▸ TASK PROMPT
Please retype all the records below exactly as they read.

▸ MATERIAL PROVIDED
Content starts
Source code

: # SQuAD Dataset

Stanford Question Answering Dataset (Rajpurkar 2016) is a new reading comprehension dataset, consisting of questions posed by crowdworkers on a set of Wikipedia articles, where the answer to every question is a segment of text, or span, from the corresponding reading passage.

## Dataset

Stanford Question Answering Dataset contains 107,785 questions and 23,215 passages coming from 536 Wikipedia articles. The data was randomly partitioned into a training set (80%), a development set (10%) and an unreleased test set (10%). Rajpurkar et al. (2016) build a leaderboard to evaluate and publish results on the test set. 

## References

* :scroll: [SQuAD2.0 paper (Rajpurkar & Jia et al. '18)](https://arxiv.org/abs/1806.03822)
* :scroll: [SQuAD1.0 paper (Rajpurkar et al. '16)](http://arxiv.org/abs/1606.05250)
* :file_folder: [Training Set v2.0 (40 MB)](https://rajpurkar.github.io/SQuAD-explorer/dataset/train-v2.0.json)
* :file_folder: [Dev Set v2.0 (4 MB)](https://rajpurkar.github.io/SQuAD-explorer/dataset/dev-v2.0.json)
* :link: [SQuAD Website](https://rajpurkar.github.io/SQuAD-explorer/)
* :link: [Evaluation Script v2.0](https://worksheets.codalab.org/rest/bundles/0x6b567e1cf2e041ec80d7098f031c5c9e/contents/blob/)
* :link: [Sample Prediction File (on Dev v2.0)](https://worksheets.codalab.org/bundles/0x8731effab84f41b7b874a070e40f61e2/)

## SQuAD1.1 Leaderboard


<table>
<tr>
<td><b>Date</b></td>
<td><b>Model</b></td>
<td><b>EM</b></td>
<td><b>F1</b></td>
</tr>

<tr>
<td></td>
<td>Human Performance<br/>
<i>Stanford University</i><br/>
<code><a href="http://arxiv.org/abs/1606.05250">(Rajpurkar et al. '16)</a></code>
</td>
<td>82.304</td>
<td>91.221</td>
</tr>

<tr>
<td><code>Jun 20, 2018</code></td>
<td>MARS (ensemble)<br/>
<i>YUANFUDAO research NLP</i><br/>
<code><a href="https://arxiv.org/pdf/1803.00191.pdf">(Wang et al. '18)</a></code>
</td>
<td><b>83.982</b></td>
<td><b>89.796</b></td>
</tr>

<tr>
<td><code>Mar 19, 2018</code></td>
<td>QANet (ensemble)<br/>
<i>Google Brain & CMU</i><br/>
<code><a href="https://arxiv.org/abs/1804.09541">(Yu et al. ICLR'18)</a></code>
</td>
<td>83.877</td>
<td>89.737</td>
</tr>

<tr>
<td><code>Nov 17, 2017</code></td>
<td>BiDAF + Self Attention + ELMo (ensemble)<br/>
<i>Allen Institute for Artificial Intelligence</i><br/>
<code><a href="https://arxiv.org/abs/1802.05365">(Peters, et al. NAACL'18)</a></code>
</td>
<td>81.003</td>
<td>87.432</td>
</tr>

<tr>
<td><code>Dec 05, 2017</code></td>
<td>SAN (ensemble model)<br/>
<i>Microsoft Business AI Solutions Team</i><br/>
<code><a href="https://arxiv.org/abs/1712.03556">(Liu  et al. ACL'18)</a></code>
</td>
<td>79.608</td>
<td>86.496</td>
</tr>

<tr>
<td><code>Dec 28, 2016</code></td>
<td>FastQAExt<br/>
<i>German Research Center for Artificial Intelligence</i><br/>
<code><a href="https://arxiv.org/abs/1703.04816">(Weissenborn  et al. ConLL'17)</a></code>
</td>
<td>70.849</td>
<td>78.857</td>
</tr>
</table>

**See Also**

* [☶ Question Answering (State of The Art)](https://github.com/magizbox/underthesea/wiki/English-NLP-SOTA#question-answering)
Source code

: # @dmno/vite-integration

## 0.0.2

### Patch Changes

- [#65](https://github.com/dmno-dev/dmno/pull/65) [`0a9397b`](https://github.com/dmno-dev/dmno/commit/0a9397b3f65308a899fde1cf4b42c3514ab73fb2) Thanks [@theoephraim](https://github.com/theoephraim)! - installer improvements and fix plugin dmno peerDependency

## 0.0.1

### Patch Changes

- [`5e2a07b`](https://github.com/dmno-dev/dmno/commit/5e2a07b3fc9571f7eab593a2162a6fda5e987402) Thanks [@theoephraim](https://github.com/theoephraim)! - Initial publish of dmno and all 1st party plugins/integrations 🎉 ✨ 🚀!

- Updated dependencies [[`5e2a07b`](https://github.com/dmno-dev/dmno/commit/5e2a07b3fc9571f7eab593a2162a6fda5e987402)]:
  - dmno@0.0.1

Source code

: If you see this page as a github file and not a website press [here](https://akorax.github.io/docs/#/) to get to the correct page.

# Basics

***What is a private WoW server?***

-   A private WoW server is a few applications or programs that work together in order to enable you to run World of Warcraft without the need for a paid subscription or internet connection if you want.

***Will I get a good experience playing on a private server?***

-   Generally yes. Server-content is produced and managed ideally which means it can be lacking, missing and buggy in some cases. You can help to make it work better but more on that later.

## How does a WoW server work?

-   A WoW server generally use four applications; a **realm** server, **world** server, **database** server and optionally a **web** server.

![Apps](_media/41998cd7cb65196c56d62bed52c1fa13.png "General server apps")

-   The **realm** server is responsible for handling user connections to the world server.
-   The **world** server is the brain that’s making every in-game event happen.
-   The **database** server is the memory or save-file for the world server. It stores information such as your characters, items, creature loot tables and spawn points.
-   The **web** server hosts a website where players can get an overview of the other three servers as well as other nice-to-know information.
Content ends
▸ COMPLETED TASK
Source code

: # SQuAD Dataset

Stanford Question Answering Dataset (Rajpurkar 2016) is a new reading comprehension dataset, consisting of questions posed by crowdworkers on a set of Wikipedia articles, where the answer to every question is a segment of text, or span, from the corresponding reading passage.

## Dataset

Stanford Question Answering Dataset contains 107,785 questions and 23,215 passages coming from 536 Wikipedia articles. The data was randomly partitioned into a training set (80%), a development set (10%) and an unreleased test set (10%). Rajpurkar et al. (2016) build a leaderboard to evaluate and publish results on the test set. 

## References

* :scroll: [SQuAD2.0 paper (Rajpurkar & Jia et al. '18)](https://arxiv.org/abs/1806.03822)
* :scroll: [SQuAD1.0 paper (Rajpurkar et al. '16)](http://arxiv.org/abs/1606.05250)
* :file_folder: [Training Set v2.0 (40 MB)](https://rajpurkar.github.io/SQuAD-explorer/dataset/train-v2.0.json)
* :file_folder: [Dev Set v2.0 (4 MB)](https://rajpurkar.github.io/SQuAD-explorer/dataset/dev-v2.0.json)
* :link: [SQuAD Website](https://rajpurkar.github.io/SQuAD-explorer/)
* :link: [Evaluation Script v2.0](https://worksheets.codalab.org/rest/bundles/0x6b567e1cf2e041ec80d7098f031c5c9e/contents/blob/)
* :link: [Sample Prediction File (on Dev v2.0)](https://worksheets.codalab.org/bundles/0x8731effab84f41b7b874a070e40f61e2/)

## SQuAD1.1 Leaderboard


<table>
<tr>
<td><b>Date</b></td>
<td><b>Model</b></td>
<td><b>EM</b></td>
<td><b>F1</b></td>
</tr>

<tr>
<td></td>
<td>Human Performance<br/>
<i>Stanford University</i><br/>
<code><a href="http://arxiv.org/abs/1606.05250">(Rajpurkar et al. '16)</a></code>
</td>
<td>82.304</td>
<td>91.221</td>
</tr>

<tr>
<td><code>Jun 20, 2018</code></td>
<td>MARS (ensemble)<br/>
<i>YUANFUDAO research NLP</i><br/>
<code><a href="https://arxiv.org/pdf/1803.00191.pdf">(Wang et al. '18)</a></code>
</td>
<td><b>83.982</b></td>
<td><b>89.796</b></td>
</tr>

<tr>
<td><code>Mar 19, 2018</code></td>
<td>QANet (ensemble)<br/>
<i>Google Brain & CMU</i><br/>
<code><a href="https://arxiv.org/abs/1804.09541">(Yu et al. ICLR'18)</a></code>
</td>
<td>83.877</td>
<td>89.737</td>
</tr>

<tr>
<td><code>Nov 17, 2017</code></td>
<td>BiDAF + Self Attention + ELMo (ensemble)<br/>
<i>Allen Institute for Artificial Intelligence</i><br/>
<code><a href="https://arxiv.org/abs/1802.05365">(Peters, et al. NAACL'18)</a></code>
</td>
<td>81.003</td>
<td>87.432</td>
</tr>

<tr>
<td><code>Dec 05, 2017</code></td>
<td>SAN (ensemble model)<br/>
<i>Microsoft Business AI Solutions Team</i><br/>
<code><a href="https://arxiv.org/abs/1712.03556">(Liu  et al. ACL'18)</a></code>
</td>
<td>79.608</td>
<td>86.496</td>
</tr>

<tr>
<td><code>Dec 28, 2016</code></td>
<td>FastQAExt<br/>
<i>German Research Center for Artificial Intelligence</i><br/>
<code><a href="https://arxiv.org/abs/1703.04816">(Weissenborn  et al. ConLL'17)</a></code>
</td>
<td>70.849</td>
<td>78.857</td>
</tr>
</table>

**See Also**

* [☶ Question Answering (State of The Art)](https://github.com/magizbox/underthesea/wiki/English-NLP-SOTA#question-answering)
Source code

: # @dmno/vite-integration

## 0.0.2

### Patch Changes

- [#65](https://github.com/dmno-dev/dmno/pull/65) [`0a9397b`](https://github.com/dmno-dev/dmno/commit/0a9397b3f65308a899fde1cf4b42c3514ab73fb2) Thanks [@theoephraim](https://github.com/theoephraim)! - installer improvements and fix plugin dmno peerDependency

## 0.0.1

### Patch Changes

- [`5e2a07b`](https://github.com/dmno-dev/dmno/commit/5e2a07b3fc9571f7eab593a2162a6fda5e987402) Thanks [@theoephraim](https://github.com/theoephraim)! - Initial publish of dmno and all 1st party plugins/integrations 🎉 ✨ 🚀!

- Updated dependencies [[`5e2a07b`](https://github.com/dmno-dev/dmno/commit/5e2a07b3fc9571f7eab593a2162a6fda5e987402)]:
  - dmno@0.0.1

Source code

: If you see this page as a github file and not a website press [here](https://akorax.github.io/docs/#/) to get to the correct page.

# Basics

***What is a private WoW server?***

-   A private WoW server is a few applications or programs that work together in order to enable you to run World of Warcraft without the need for a paid subscription or internet connection if you want.

***Will I get a good experience playing on a private server?***

-   Generally yes. Server-content is produced and managed ideally which means it can be lacking, missing and buggy in some cases. You can help to make it work better but more on that later.

## How does a WoW server work?

-   A WoW server generally use four applications; a **realm** server, **world** server, **database** server and optionally a **web** server.

![Apps](_media/41998cd7cb65196c56d62bed52c1fa13.png "General server apps")

-   The **realm** server is responsible for handling user connections to the world server.
-   The **world** server is the brain that’s making every in-game event happen.
-   The **database** server is the memory or save-file for the world server. It stores information such as your characters, items, creature loot tables and spawn points.
-   The **web** server hosts a website where players can get an overview of the other three servers as well as other nice-to-know information.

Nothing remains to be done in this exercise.